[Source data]
— Start —

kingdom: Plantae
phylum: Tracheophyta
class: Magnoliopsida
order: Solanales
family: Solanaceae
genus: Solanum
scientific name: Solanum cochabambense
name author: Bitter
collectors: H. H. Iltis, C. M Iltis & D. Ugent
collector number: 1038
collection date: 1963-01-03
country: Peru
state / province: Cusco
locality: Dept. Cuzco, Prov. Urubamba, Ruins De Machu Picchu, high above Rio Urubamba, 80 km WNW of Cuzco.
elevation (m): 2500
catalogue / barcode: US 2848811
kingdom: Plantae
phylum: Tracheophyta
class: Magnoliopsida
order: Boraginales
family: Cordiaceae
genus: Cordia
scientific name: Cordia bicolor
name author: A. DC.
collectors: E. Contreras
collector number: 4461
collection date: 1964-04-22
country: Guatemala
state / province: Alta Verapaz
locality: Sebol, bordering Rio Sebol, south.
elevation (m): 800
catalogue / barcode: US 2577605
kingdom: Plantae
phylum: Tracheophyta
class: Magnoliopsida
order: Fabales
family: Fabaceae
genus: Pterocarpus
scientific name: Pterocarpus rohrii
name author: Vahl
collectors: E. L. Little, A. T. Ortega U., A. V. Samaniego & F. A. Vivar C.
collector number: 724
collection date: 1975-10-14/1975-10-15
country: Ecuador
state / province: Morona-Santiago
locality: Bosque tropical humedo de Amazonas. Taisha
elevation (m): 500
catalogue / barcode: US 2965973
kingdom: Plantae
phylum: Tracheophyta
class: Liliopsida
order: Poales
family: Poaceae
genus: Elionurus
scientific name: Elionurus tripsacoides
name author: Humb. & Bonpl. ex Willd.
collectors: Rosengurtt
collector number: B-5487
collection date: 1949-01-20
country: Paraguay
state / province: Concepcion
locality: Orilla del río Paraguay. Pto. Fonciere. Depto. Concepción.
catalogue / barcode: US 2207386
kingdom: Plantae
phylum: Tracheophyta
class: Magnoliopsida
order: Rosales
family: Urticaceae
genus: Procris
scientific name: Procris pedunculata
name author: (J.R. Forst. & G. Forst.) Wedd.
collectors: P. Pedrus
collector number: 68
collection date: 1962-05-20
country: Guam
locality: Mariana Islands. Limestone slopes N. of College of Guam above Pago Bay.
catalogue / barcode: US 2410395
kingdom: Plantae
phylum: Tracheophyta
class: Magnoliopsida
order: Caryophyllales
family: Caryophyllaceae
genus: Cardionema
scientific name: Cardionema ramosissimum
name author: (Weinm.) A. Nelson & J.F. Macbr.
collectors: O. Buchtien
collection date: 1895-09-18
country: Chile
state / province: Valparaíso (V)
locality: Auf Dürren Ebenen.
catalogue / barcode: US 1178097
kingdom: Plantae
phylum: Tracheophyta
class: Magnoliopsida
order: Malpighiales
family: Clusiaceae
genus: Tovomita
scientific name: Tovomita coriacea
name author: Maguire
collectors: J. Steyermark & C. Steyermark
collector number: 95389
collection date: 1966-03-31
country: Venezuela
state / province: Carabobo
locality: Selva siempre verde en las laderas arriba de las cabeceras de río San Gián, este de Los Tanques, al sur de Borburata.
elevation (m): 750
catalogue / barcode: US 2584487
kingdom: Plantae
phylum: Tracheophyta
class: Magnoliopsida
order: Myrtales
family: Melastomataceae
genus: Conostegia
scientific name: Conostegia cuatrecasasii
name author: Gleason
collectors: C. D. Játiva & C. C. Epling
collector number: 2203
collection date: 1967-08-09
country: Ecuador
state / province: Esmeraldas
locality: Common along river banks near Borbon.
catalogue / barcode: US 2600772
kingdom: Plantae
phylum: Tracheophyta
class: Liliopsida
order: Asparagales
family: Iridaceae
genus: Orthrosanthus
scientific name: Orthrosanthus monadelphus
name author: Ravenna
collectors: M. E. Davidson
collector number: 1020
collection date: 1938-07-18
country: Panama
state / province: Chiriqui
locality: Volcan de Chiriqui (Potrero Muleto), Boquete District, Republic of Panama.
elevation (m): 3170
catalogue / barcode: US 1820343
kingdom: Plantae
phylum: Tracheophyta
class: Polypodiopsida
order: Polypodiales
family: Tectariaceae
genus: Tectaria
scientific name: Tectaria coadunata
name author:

— End —

THE REQUEST>
Which lines of the material above contain the string "collection"? Report each of them in full, treating uppercase and lowercase as different.

RESULT OF THIS EXERCISE>
collection date: 1963-01-03
collection date: 1964-04-22
collection date: 1975-10-14/1975-10-15
collection date: 1949-01-20
collection date: 1962-05-20
collection date: 1895-09-18
collection date: 1966-03-31
collection date: 1967-08-09
collection date: 1938-07-18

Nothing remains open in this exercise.